So, I have to trust it. And track my progress, so I have something to show for my work.

Going in later in the day is still giving me some problems. I had a conversation with someone last week about how they always get into the office around 6 a.m. They say they can’t sleep, and they like to get an early start on the day. They also like to miss the traffic and find a parking spot, first thing in the a.m.

I can see their point, and part of me would love to be able to do that, too. I can’t really sleep well, either.  But try as I might, I’m not that kind of a morning person… the part of me that functions well in the morning does not do well when driving in. With my fatigue issues, I have relatively small windows of opportunity to use the good energy and clarity I have, so spending a chunk of that time behind the wheel of a car is not my idea of good resource stewardship. Even if there is less traffic and I can get a parking space.

I have a job that lets me work from home, and I do the type of work that is often best suited to relative isolation.
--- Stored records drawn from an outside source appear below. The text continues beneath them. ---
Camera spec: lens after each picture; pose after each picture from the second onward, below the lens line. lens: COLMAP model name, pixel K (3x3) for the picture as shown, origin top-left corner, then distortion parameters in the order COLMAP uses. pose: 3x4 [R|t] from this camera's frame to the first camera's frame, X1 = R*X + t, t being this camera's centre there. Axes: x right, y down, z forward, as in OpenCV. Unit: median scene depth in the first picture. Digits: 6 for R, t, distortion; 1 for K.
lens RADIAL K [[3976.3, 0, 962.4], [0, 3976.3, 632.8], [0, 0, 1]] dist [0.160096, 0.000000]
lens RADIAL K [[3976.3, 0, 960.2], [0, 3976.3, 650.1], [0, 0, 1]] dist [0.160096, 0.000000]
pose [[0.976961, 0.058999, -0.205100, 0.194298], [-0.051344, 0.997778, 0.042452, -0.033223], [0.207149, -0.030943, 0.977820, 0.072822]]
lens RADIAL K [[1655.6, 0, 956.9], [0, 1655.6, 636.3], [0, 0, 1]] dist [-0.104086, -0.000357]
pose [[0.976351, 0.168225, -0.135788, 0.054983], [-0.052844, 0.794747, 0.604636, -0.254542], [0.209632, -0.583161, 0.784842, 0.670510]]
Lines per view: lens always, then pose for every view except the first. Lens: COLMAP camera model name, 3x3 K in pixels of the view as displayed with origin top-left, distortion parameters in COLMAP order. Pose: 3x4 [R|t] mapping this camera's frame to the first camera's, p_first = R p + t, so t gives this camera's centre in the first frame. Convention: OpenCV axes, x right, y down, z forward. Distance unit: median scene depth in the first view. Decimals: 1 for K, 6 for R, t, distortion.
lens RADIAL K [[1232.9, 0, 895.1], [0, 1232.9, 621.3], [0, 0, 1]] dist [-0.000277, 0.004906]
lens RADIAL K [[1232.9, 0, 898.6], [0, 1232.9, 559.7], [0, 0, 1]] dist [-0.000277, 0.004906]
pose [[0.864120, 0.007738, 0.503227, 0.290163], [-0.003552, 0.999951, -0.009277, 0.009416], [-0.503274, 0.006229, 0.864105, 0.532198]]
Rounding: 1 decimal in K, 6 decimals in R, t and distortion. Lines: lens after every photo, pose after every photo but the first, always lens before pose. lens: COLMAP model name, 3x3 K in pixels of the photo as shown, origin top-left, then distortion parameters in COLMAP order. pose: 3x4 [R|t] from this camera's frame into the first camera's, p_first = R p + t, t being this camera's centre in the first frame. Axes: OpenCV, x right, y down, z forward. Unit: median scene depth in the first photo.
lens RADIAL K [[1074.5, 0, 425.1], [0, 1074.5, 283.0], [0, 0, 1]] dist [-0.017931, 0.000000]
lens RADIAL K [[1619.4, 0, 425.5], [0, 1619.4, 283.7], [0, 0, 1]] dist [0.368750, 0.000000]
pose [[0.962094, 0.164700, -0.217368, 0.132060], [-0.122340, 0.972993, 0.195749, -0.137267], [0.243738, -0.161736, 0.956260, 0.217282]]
I can also do it from just about anywhere. So, shifting my hours so that I’m at home during the times when I am thinking clearly but still need quiet (and cannot deal well with a lot of activity around me) makes sense.

I’ve also been doing some work around the timing of my tasks. I have reached the conclusion that early afternoons are pretty much of a lost cause for me. That’s the time when my brain goes into a downswing, and I can’t think or do much of anything from 1:00 till about 3:30. Ironically, that’s when a lot of people around me are up and at ‘em, and the after-lunch flurry is noticeable. But my upswing happens around 3:30, when I start to really wake up and am ready to hit the ground running. Some days, I get more done between 3:30 and 6:30, than I do all day up to that point.

I was really getting down on myself for not being able to focus or concentrate in the early part of the afternoons. But looking at the different things I need to do everyday, I can see how I can fit the really boring crap that I hate to do anyway into that time slot. Things like administrative tasks… scheduling… compiling lists of things that need to be done at some point in time…. testing my code step-by-step in a mind-numbingly systematic way… updating project plans… Things that don’t require a lot of cognitive “firepower” but still need to be done — and which are a terrible waste of exuberance and energy, if I do them when I’m at my peak. I’d rather use the times when I’m at my sharpest to do the work that excites and invigorates me — and that needs to be done right.

So, that being said, I’m feeling better about how I am managing my time and tasks. I’m looking at the big picture, trying to see how things can fit together better, and how I can match my tasks with my energy/interest levels. If I’m going to do my best with resources that can be limited and inconsistent, I need to have a plan — that makes sense.